180度広がる海の眺めを楽しむために。コンクリートの素材感を生かしシンプルに徹した家づくり。

この海の眺めこそが、この家の最大の魅力。海側と中庭側(右)から光と風が入るリビング&ダイニング。奥のキッチンとの間に造られたコンクリートのカウンターは存在感がある。
遠浅のビーチが目の前に広がる、海辺のアトリエのようなY邸。ゲートをくぐリコンクリート打ちっ放しの建物に入ると、室内もコンクリートがそのまま生かされ、床もモルタル塗りだけで仕上げられています。
「海の眺めが楽しめて、できるだけ大きく見える家にしたかったんです」とご主人。そんな希望を実現するため、建築家の高橋洋一さんが提案したのが、コンクリートのみで木はいっさい使わないシンプルに徹した家でした。
コンクリート造りは大きいサッシが使えるので海側の窓を思い切って広く取れることが、大きな理由でした。
ものづくりが好きで、家の図面も自分なりに描いていたというご主人は、「家づくりが具体化する以前にイメージしていたものからは随分変わったが、外も中もコンクリートのみ、という潔さが気に入った」といいます。

【写真左】玄関側から見た外観。正面が住居、左手がガレージ。敷地いっぱいに造られたコンクリートのゲートが家を大きく見せている。
【写真右】海(左手)に向かって開かれた住居。下部を一部斜めに切り取ることで、コンクリートという重い素材の建物に、軽さと動きを出している。
夏になるとすぐ前の道を行き来する海水浴客の視線を避けるため、海側をやや高くするスキップフロアを採用。広い玄関を入ると真正面に明るい中庭、階段を上がってリビングに出たとたん、真っ青な海と空の眺めが180度広がります。
「夕焼けで海が染まった時は最高。海の色や波の様子が日によって変わるのも楽しみです」とYさん夫妻。入居後すぐの夏はさっそく目の前のビーチで海水浴を楽しみ、5歳の娘さんは「海デビュー」を果たしたそうです。

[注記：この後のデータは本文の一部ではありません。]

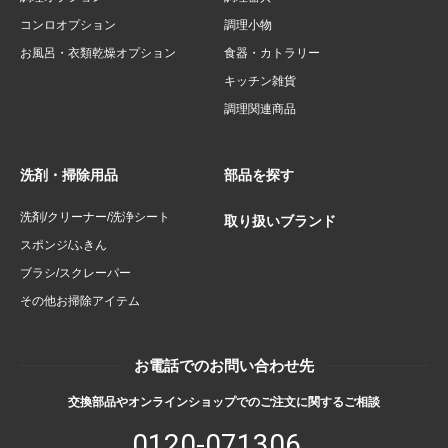
コンロオプション
調理小物
お風呂・衣類乾燥オプション
食器・カトラリー
キッチン雑貨
調理関連商品
洗剤・掃除用品
部品を探す
洗剤/クリーナー/洗浄シート
取り扱いブランド
スポンジ/ふきん
ブラシ/スクレーパー
その他お掃除アイテム
お電話でのお問い合わせ先
交換部品やオンラインショップでのご注文に関するご相談
0120-071306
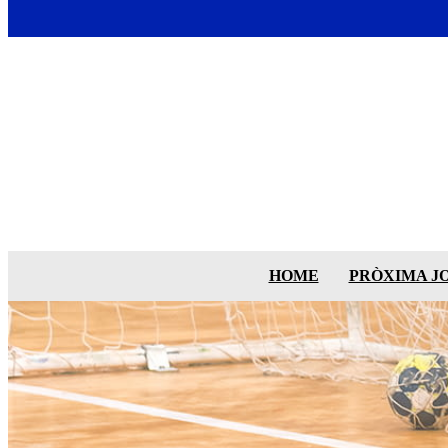
HOME
PRÒXIMA J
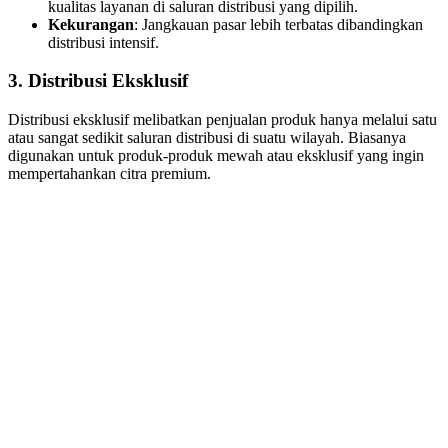
kualitas layanan di saluran distribusi yang dipilih.
Kekurangan
: Jangkauan pasar lebih terbatas dibandingkan
distribusi intensif.
3.
Distribusi Eksklusif
Distribusi eksklusif melibatkan penjualan produk hanya melalui satu
atau sangat sedikit saluran distribusi di suatu wilayah. Biasanya
digunakan untuk produk-produk mewah atau eksklusif yang ingin
mempertahankan citra premium.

【写真左】中庭に面したバスルーム。ホテルのようなおしゃれな雰囲気だ。
【写真中】玄関からこの階段を抜けて、開放的なリビングへ。わくわく感が高まる。
【写真右】広く明るい玄関。正面のシュークロークも十分な広さで、玄関はいつもすっきりしている。
床や壁はもちろん、リビング&ダイニングとキッチンを仕切るカウンターもコンクリート。「せっかくなら、思いきりコンクリートの存在感を感じられるのがいい」というご主人の提案でした。
中庭を回遊する形でリビング、和室、寝室、子ども部屋などの居室が配され、オープンな中庭を介して風と光が抜けるよう配慮。中庭に面した明るい浴室は、「ホテルのパウダールームのようにしたい」というご主人の希望が叶ったスタイリッシュな空間です。
本当に好きなものをきちんと見極め、自らのライフスタイルを持つことで、何を省き、何を生かすかが見えてくる。ストイックなまでにシンプルなY邸は、そんな住まいづくりの原点を教えてくれる気がします。